**PASSAGE PROVIDED**
# Homemade wade crate.



## Flats15

I recently saw a video of a wade fishing caddy. After seeing the price I built a crate by my self. I had rope as temporary rod holders until I buy PVC. But it holds rods, fish grip, stringer and pliers. I have my crate tied down to a cheap boogie board, and a foot and a half of rope hanging of the front, so it can stay tied to my waste. Tested it on waves yesterday, holds up perfect. Anyone use a wade belt or crate? I love mine. Really nice, so I can have everything I need with me.


----------



## KingCrab

You can make 1out of a cooler also. Put some small noodles or swimmy things on side to sturdy it. Add rod holders & beer as needed.

**EXTRACTED DATA**

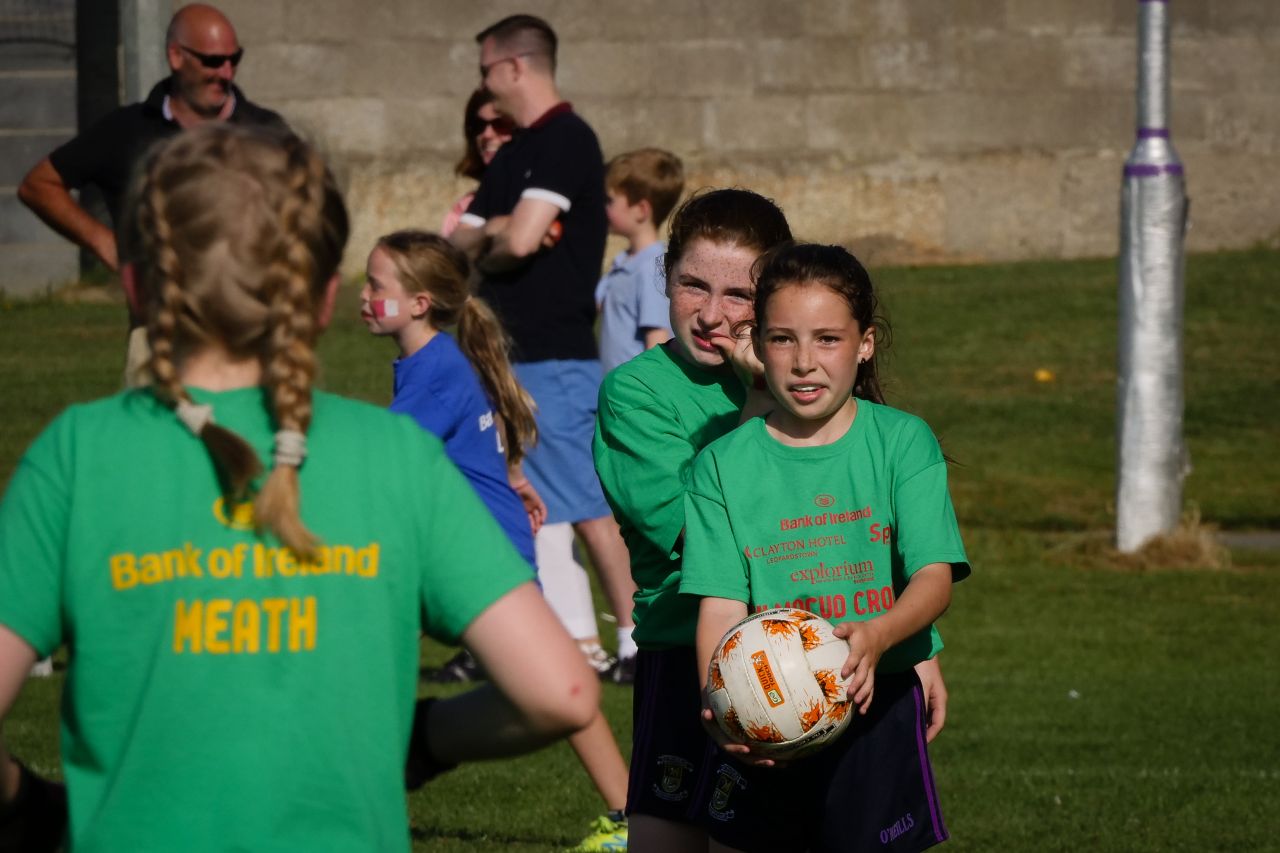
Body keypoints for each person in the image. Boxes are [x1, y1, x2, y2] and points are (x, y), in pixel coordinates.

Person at [0, 124, 598, 852]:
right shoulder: (394, 457)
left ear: (134, 282)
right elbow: (562, 690)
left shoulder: (76, 454)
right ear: (321, 300)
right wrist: (428, 737)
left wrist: (25, 804)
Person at [593, 190, 952, 852]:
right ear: (663, 277)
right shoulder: (635, 393)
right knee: (665, 840)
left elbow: (864, 531)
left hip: (828, 657)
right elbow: (710, 535)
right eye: (691, 285)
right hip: (691, 657)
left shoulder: (806, 373)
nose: (710, 313)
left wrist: (915, 649)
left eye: (737, 295)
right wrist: (757, 393)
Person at [680, 243, 971, 851]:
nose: (805, 362)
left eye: (828, 340)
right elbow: (721, 607)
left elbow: (933, 577)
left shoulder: (903, 442)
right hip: (770, 706)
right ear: (756, 344)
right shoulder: (719, 466)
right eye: (783, 339)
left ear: (865, 343)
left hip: (877, 699)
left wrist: (887, 638)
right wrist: (722, 703)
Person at [360, 231, 630, 853]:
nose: (365, 296)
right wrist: (511, 475)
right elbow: (464, 439)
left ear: (421, 302)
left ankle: (626, 815)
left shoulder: (434, 369)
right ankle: (387, 778)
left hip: (482, 553)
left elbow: (382, 458)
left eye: (378, 286)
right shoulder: (438, 361)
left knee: (554, 680)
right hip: (470, 543)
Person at [451, 14, 640, 682]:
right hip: (499, 359)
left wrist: (497, 238)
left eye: (484, 70)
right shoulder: (512, 158)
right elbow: (456, 248)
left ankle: (635, 643)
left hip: (557, 359)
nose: (482, 85)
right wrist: (498, 229)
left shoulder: (567, 140)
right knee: (513, 500)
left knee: (588, 506)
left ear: (514, 67)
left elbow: (519, 243)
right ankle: (527, 643)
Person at [17, 3, 288, 387]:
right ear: (176, 56)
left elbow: (304, 214)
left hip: (251, 334)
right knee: (153, 445)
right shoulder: (128, 130)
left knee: (248, 447)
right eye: (213, 61)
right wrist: (104, 242)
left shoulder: (266, 130)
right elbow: (38, 185)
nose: (225, 73)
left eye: (234, 60)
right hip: (158, 336)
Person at [595, 148, 684, 374]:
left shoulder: (651, 268)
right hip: (614, 390)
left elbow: (656, 339)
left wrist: (647, 395)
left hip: (635, 396)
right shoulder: (623, 262)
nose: (602, 207)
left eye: (610, 201)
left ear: (641, 210)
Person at [441, 89, 515, 238]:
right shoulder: (464, 209)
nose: (487, 134)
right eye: (478, 125)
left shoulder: (540, 194)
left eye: (500, 124)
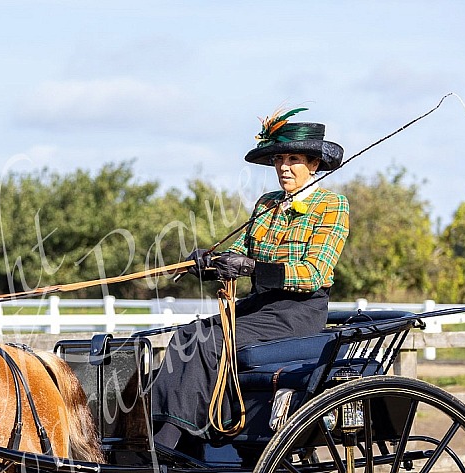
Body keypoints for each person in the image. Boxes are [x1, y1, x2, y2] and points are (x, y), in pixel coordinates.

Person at [150, 108, 350, 450]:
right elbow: (240, 252)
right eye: (279, 159)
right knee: (188, 334)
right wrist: (207, 263)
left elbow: (315, 273)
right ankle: (174, 426)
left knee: (210, 343)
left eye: (294, 159)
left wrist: (255, 269)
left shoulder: (332, 205)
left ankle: (171, 439)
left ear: (314, 164)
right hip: (259, 307)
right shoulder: (267, 204)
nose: (284, 167)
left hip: (297, 313)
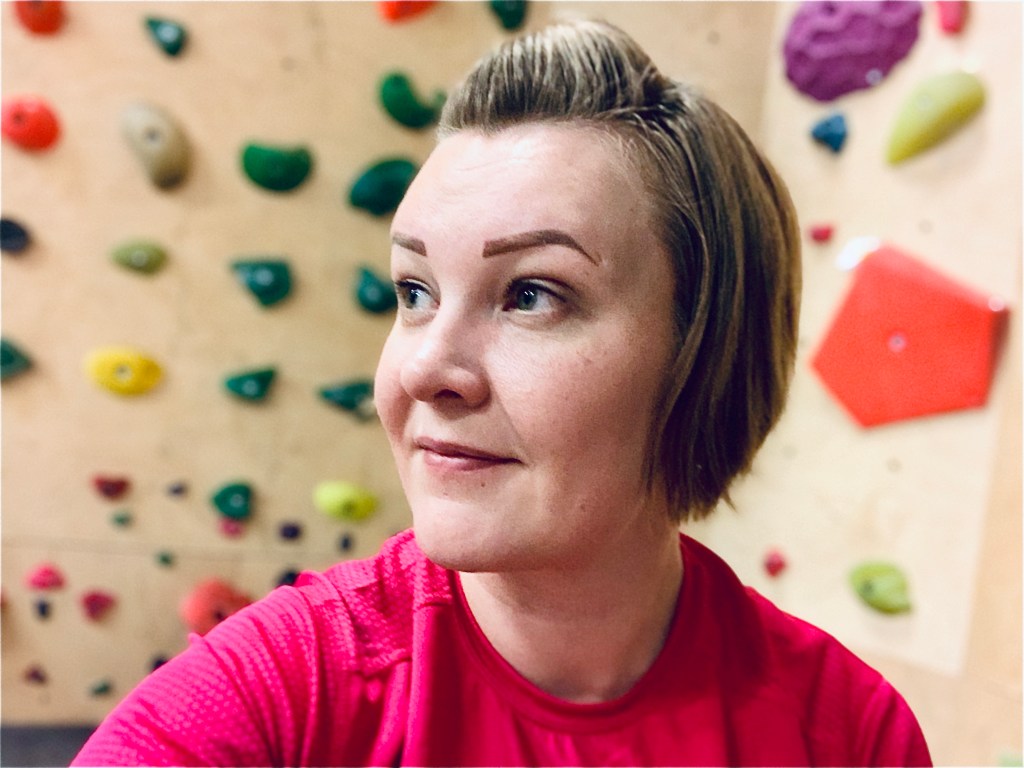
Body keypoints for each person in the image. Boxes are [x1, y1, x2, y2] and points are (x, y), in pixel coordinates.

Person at [73, 19, 931, 767]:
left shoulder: (847, 733)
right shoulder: (275, 691)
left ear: (707, 351)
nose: (423, 370)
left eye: (531, 295)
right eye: (414, 292)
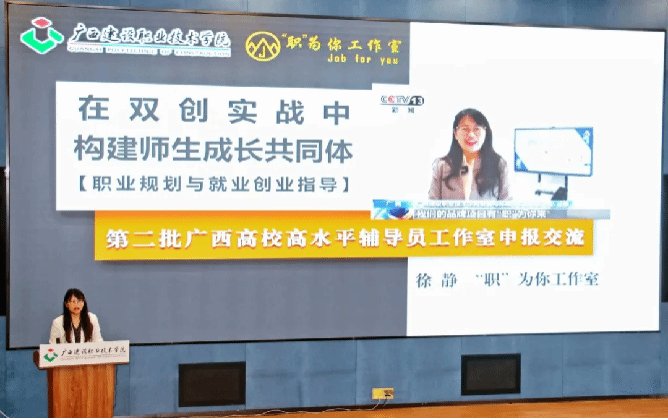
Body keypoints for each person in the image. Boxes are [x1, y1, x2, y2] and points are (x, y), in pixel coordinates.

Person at [428, 108, 511, 200]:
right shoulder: (441, 166)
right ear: (455, 134)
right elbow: (432, 204)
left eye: (476, 129)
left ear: (486, 133)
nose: (471, 135)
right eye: (465, 129)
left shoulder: (499, 165)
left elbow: (507, 204)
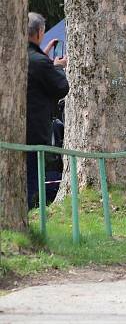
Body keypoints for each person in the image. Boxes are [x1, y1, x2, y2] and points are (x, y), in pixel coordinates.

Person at [26, 13, 69, 208]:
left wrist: (44, 57)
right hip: (34, 132)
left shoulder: (17, 56)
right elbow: (61, 88)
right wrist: (57, 67)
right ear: (39, 32)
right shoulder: (40, 62)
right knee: (31, 181)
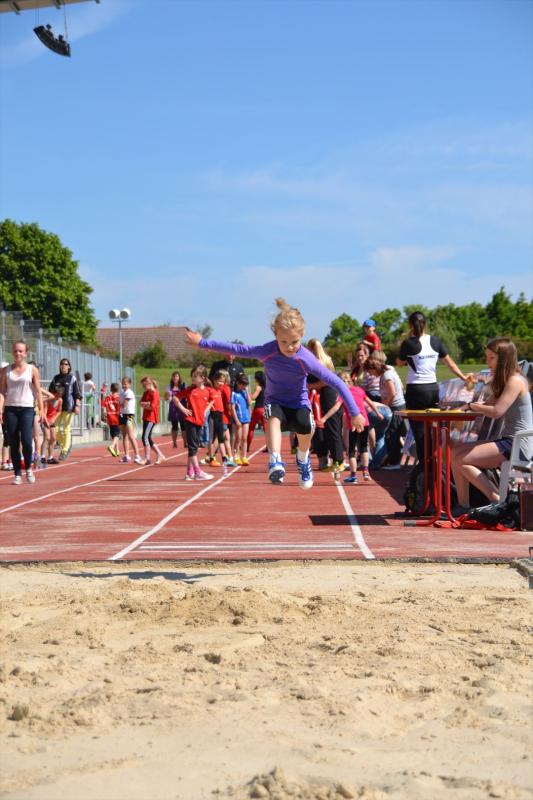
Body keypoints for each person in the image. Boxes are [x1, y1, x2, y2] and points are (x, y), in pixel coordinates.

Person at [185, 298, 365, 490]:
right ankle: (275, 460)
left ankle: (303, 458)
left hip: (298, 403)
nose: (289, 347)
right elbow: (237, 349)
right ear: (275, 335)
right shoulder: (267, 351)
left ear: (302, 336)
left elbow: (337, 382)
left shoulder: (306, 358)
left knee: (307, 426)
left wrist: (354, 412)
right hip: (275, 401)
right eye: (283, 342)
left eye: (294, 342)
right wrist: (202, 342)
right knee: (272, 417)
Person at [451, 337, 533, 511]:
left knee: (462, 460)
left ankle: (496, 499)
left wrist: (471, 406)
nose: (488, 362)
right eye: (487, 357)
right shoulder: (506, 381)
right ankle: (463, 506)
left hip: (518, 444)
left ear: (503, 358)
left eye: (491, 358)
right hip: (509, 440)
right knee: (455, 453)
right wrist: (462, 406)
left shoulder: (515, 381)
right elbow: (487, 404)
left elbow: (496, 411)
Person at [397, 311, 474, 486]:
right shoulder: (435, 341)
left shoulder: (408, 343)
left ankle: (425, 466)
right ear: (425, 324)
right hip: (432, 389)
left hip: (415, 389)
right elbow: (451, 364)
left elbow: (399, 363)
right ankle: (434, 465)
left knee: (418, 431)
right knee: (433, 428)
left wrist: (407, 345)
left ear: (410, 325)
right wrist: (463, 377)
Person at [0, 341, 44, 485]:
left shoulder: (32, 370)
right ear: (12, 352)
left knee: (26, 440)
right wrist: (0, 409)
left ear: (25, 353)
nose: (17, 353)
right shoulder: (5, 371)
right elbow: (2, 391)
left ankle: (29, 469)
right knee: (13, 442)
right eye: (15, 351)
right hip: (10, 409)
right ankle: (17, 473)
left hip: (27, 409)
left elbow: (38, 391)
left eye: (20, 351)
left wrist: (42, 410)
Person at [335, 372, 382, 483]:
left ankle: (353, 475)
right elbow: (370, 403)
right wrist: (378, 413)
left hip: (353, 424)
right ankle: (366, 472)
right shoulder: (359, 390)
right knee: (364, 447)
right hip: (364, 422)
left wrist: (326, 417)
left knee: (351, 450)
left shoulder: (343, 393)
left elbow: (336, 407)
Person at [307, 338, 345, 475]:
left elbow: (325, 381)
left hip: (328, 395)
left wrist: (309, 386)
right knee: (327, 429)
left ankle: (338, 461)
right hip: (325, 395)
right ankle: (334, 459)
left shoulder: (319, 362)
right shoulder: (325, 359)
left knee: (332, 428)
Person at [366, 350, 407, 470]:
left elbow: (392, 393)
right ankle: (389, 459)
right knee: (391, 434)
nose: (371, 375)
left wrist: (386, 406)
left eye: (370, 372)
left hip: (396, 407)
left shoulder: (387, 375)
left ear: (374, 368)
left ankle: (395, 462)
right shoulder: (387, 373)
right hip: (395, 406)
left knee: (392, 435)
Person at [173, 365, 215, 481]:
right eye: (192, 376)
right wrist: (183, 409)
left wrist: (206, 410)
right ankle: (197, 472)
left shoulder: (207, 391)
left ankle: (189, 473)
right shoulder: (190, 390)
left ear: (203, 378)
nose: (192, 378)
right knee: (192, 448)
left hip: (200, 421)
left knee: (194, 448)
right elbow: (175, 398)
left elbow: (213, 399)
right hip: (190, 421)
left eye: (195, 376)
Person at [48, 358, 82, 461]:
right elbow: (50, 391)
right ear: (59, 366)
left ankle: (64, 450)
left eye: (66, 364)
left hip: (68, 406)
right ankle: (66, 445)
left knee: (66, 428)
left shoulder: (72, 378)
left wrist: (77, 406)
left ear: (69, 366)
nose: (63, 365)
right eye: (62, 364)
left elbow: (77, 394)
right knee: (56, 429)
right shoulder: (55, 378)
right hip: (57, 407)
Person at [139, 376, 165, 465]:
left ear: (149, 384)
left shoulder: (155, 394)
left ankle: (147, 458)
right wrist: (146, 404)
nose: (143, 387)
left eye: (144, 385)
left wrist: (145, 405)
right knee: (148, 438)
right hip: (146, 417)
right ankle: (160, 455)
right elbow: (140, 403)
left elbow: (152, 407)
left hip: (151, 418)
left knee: (144, 437)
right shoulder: (146, 393)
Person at [119, 376, 143, 464]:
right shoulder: (122, 393)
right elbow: (120, 405)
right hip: (122, 414)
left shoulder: (129, 393)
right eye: (123, 384)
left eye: (125, 384)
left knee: (131, 436)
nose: (124, 385)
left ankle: (137, 455)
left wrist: (117, 404)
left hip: (129, 415)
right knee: (124, 435)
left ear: (129, 384)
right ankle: (126, 455)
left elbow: (124, 405)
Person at [231, 373, 251, 466]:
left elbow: (249, 403)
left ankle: (244, 457)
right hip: (238, 420)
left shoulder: (244, 393)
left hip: (246, 419)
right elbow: (232, 408)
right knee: (237, 439)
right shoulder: (234, 394)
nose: (244, 386)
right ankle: (236, 456)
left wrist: (247, 391)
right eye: (242, 384)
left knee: (244, 438)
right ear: (238, 383)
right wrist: (236, 420)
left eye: (245, 384)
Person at [165, 371, 187, 450]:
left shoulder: (183, 385)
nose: (175, 378)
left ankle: (185, 442)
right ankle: (174, 443)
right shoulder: (168, 387)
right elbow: (166, 398)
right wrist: (168, 397)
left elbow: (186, 395)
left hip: (182, 407)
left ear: (179, 377)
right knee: (174, 426)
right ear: (172, 378)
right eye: (174, 376)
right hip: (173, 408)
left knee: (183, 426)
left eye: (177, 376)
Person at [42, 386, 63, 464]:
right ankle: (42, 456)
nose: (58, 397)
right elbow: (44, 412)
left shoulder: (60, 400)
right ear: (53, 393)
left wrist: (54, 418)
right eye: (57, 395)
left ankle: (50, 457)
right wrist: (46, 421)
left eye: (60, 395)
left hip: (51, 420)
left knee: (53, 438)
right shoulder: (48, 400)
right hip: (45, 419)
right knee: (47, 437)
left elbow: (59, 411)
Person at [247, 370, 266, 452]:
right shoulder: (266, 387)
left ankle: (247, 446)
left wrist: (248, 392)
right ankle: (269, 446)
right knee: (266, 429)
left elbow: (253, 397)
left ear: (257, 378)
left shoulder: (259, 387)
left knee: (251, 428)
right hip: (265, 409)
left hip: (258, 409)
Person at [102, 382, 121, 457]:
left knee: (114, 435)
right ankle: (112, 446)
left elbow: (103, 406)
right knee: (117, 434)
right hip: (117, 418)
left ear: (111, 389)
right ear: (118, 390)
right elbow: (121, 408)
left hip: (110, 417)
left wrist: (104, 414)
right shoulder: (119, 398)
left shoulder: (108, 397)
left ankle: (117, 450)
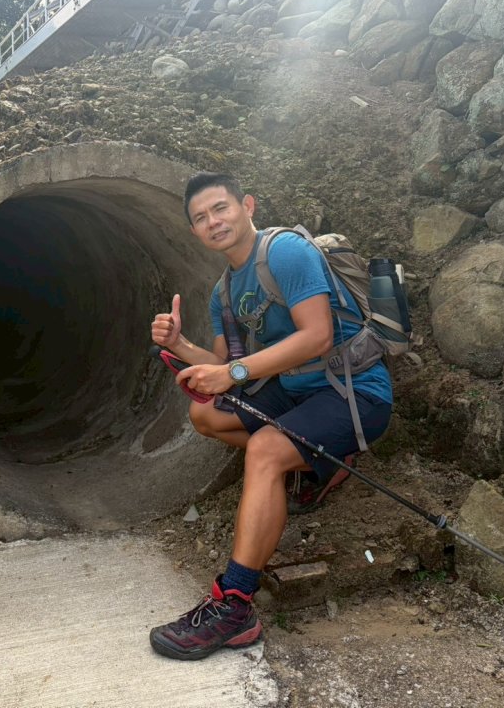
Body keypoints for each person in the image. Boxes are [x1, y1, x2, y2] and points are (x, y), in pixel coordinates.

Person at [148, 172, 393, 661]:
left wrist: (234, 371)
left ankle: (235, 606)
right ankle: (313, 465)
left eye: (220, 208)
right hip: (298, 395)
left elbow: (317, 336)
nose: (213, 221)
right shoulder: (224, 293)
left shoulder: (284, 252)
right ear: (195, 232)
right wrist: (180, 345)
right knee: (207, 415)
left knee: (264, 450)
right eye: (201, 218)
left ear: (247, 206)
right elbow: (222, 368)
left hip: (352, 391)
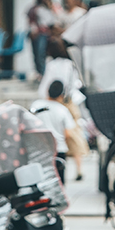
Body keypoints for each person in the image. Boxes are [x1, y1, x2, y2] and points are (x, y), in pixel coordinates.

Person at [39, 37, 88, 179]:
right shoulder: (70, 64)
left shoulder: (52, 65)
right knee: (74, 133)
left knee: (56, 132)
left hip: (55, 100)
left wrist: (45, 97)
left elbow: (46, 83)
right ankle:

**ASSIGNED TASK**
Can you carry on the forum thread about the homemade wade fishing crate, starting after its last post?

**EXERCISE ANSWER**
----------



## Flats15

Ill have to try that as well


----------



## karma

when i flounder gig on foot.. we use a truck inner tube.. and squeeze a cooler in the middle of it.. works great..


----------



## johnsonbeachbum

looks tippy

(sorry, could not resist)


----------



## Charlie2

karma said:


> when i flounder gig on foot.. we use a truck inner tube.. and squeeze a cooler in the middle of it.. works great..


X2; but used a large plastic bucket instead of the cooler.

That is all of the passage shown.